Uma
luz batia forte e insistente em meu rosto. Ignorar não foi fácil: ela queria
chamar minha atenção de alguma forma e parecia tentar me mostrar algo. O vento
se uniu a ela e bateu as janelas. Com o barulho e a semi-escuridão repentina fui
obrigada a levantar. E quando reabri as janelas, ele estava lá...
Majestoso
e belo, o Sol brilhava sereno sobre a copa das árvores, sobre as casas, no meu
muro, no meu rosto. Não era um Sol qualquer, eu percebi desde o momento em que
pus os olhos: era a luz daqueles dias, os dias em que saíamos de mãos dadas,
como se nada mais no mundo pudesse importar, a não ser os nossos planos.
E não
era mesmo um Sol como os outros: aquele Sol das tardes de sábado, em que
saíamos de casa, do “nosso ninho” como chamávamos carinhosamente o barraco
cravado no meio de uma favela sangrenta, para buscar aquele que seria de fato o
nosso lugar, nosso e de nossa família.
Não
faz frio e nem faz calor, o vento corre suave, agita os cabelos, faz o corpo se
sentir bem e refresca a mente. É uma tarde calma como aquelas, em que andávamos
por Maria da Graça, Del Castilho e Cascadura em busca da nossa casa. “Tem que
ser perto de estação de trem”, “ou do Metrô”. Subir ladeira? Andar demais até a
estação? Um quarto só! E as visitas, e minha bagunça, e meu escritório? Rua
Miguel Rangel... “Aaahhnnn, é esse, amor!” — olhos brilhavam como criança
quando acha o presente escondido atrás da árvore de Natal.
Muito
pequeno, muito caro, muito longe, perto da favela. Nunca estava bom. Ou sempre
estava, mas não era o momento certo de unir as escovas de dente (ou o medo era
mais forte que o desejo).
De
todo jeito, essa tarde de hoje me levou a 2007. Uma história que poderia ter
sido escrita de tantas formas, mas quis o destino que fosse desta. E antes me
levava as lágrimas, hoje me faz sorrir. Foi boa, foi intensa — foi dolorosa,
cruel —, mas teve amor, isso não se pode negar. Era uma emoção a cada semana,
boa ou ruim, nunca era rotina.
Ontem,
conversando com uma amiga, contei que estou revirando meu ser para perdoar.

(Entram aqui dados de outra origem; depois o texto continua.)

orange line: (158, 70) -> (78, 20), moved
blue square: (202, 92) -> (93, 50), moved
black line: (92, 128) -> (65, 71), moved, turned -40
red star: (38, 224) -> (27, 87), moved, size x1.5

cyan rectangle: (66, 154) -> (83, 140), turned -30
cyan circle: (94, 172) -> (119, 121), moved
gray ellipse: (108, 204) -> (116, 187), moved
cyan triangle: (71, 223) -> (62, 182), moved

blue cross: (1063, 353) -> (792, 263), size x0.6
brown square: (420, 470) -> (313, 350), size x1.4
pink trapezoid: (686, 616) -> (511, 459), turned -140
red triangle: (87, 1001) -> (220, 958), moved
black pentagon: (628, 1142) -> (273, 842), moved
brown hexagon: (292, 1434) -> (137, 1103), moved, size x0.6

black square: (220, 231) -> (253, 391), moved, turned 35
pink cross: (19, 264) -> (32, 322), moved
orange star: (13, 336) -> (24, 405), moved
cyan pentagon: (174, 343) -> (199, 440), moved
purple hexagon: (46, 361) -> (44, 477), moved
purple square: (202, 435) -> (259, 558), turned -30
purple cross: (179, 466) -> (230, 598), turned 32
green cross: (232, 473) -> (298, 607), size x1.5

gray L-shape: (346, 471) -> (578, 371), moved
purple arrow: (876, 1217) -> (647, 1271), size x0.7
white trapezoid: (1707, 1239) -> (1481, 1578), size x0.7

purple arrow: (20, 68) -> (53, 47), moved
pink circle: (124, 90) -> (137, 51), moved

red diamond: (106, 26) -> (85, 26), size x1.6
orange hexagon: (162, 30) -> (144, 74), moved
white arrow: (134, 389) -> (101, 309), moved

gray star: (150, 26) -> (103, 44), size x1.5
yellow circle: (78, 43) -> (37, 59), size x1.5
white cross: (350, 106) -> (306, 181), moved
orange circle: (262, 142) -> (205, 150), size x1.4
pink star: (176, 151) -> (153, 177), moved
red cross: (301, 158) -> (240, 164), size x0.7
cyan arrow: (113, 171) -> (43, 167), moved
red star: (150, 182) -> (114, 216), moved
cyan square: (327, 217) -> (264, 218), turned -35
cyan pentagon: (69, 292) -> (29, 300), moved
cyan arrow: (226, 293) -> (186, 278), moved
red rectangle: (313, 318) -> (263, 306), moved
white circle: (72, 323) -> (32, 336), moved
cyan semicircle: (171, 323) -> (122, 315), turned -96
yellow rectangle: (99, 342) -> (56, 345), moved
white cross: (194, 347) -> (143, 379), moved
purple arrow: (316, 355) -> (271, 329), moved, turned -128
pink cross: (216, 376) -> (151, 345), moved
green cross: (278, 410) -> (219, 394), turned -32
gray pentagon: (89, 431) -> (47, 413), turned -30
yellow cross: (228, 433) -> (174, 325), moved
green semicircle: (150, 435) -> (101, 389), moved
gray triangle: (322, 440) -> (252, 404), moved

Preciso fazer isso, recebendo um pedido ou não, eu tenho que perdoar para
seguir em frente. Já me recusei a ouvir aquelas músicas, a lembrar daqueles
seis anos, especialmente os primeiros, já tentei fingir que tudo não havia
passado de um sonho ruim. Isso só piora. Está gravado na minha pele, no meu
coração: foi tudo real. Então eu decidi apenas perdoar o que foi ruim (porque
foi péssimo), agradecer o que foi bom (porque foi sensacional) e guardar lições
e esse Sol das tardes de sábado, que, enquanto escrevo, vai se escondendo atrás
da mangueira no pátio da escola.
LN
P.S.:
Há duas semanas venho controlando o desejo de fazer contato, não por saudade,
nem por amor, apenas para dizer que o vi e desejo que esteja tudo bem, tão bem
quanto parece e que o perdôo, ainda que ele nunca peça. Mas se algum dia essas
palavras chegarem até ele, até você Michel, gostaria que soubesse que o guardo
no limbo do meu coração, mas trabalho para que chegue o dia em que eu possa
dizer para mim mesma que valeu o aprendizado e por isso vale o perdão.